*WHAT IS BEING ASKED:* Could all of the entries be written out exactly, with any pictures omitted?

· · · ·

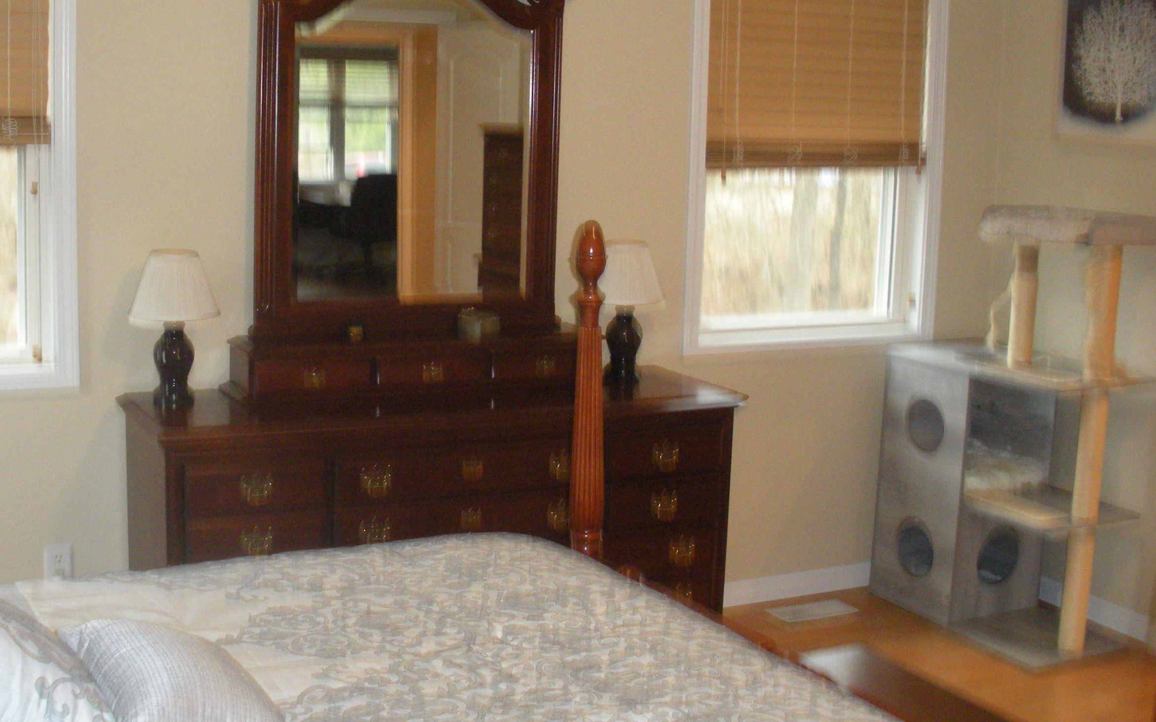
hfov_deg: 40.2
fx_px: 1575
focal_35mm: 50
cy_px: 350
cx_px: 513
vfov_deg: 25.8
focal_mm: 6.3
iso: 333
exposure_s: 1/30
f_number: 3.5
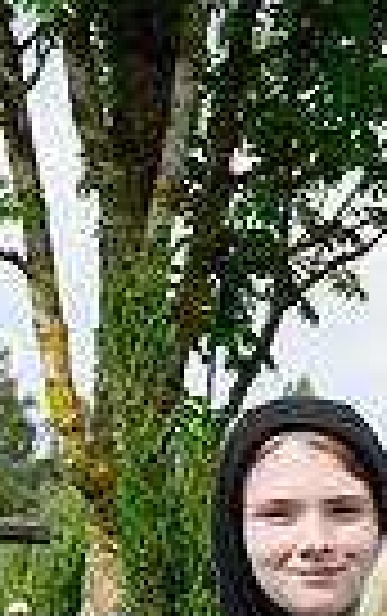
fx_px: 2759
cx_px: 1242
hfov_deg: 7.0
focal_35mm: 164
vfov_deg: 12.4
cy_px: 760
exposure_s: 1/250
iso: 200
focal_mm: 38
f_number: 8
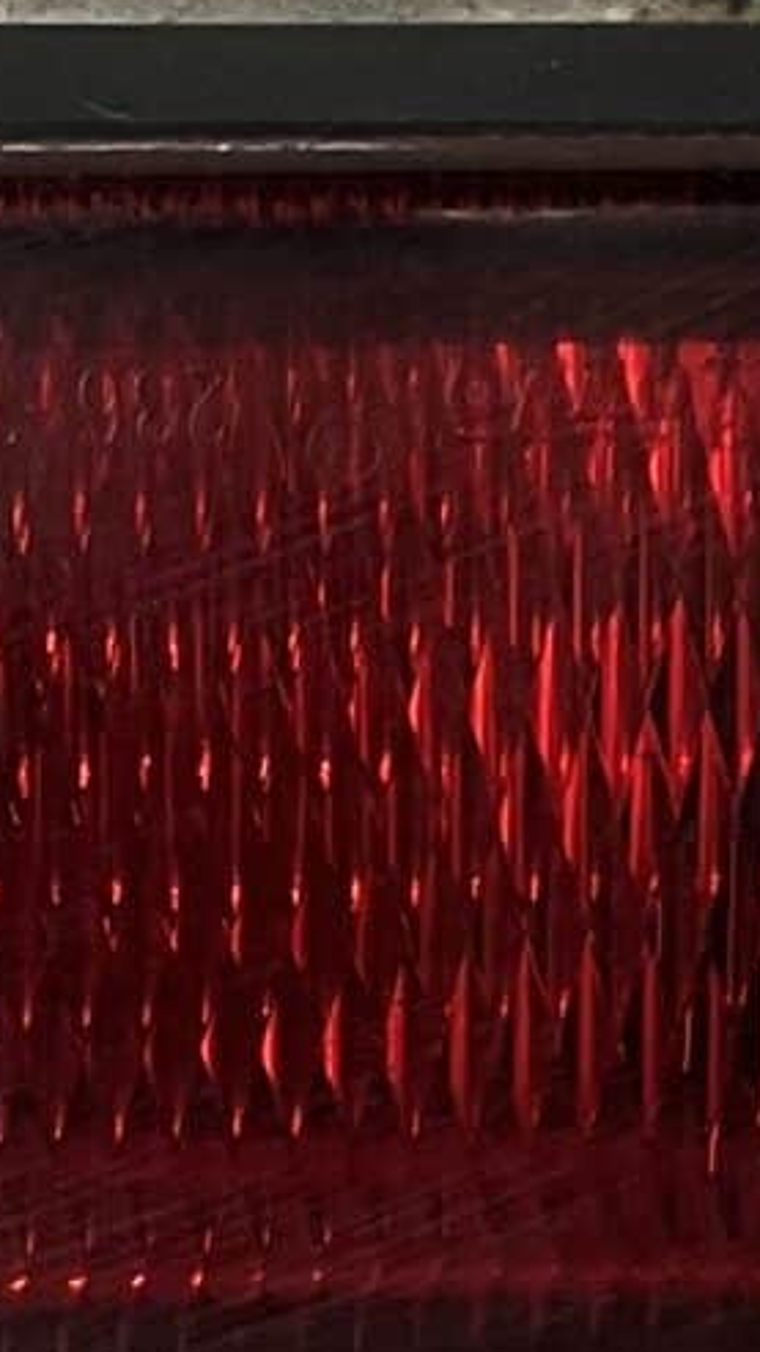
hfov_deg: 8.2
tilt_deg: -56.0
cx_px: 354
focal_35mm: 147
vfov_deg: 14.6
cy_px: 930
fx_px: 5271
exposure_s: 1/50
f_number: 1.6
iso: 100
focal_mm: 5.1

· · · ·

*RESPONSE TO THE EXERCISE:*
hfov_deg: 40.2
fx_px: 1575
focal_35mm: 50
cy_px: 350
cx_px: 513
vfov_deg: 25.8
focal_mm: 6.3
iso: 333
exposure_s: 1/30
f_number: 3.5
fx_px: 2759
cx_px: 1242
hfov_deg: 7.0
focal_35mm: 164
vfov_deg: 12.4
cy_px: 760
exposure_s: 1/250
iso: 200
focal_mm: 38
f_number: 8
hfov_deg: 8.2
tilt_deg: -56.0
cx_px: 354
focal_35mm: 147
vfov_deg: 14.6
cy_px: 930
fx_px: 5271
exposure_s: 1/50
f_number: 1.6
iso: 100
focal_mm: 5.1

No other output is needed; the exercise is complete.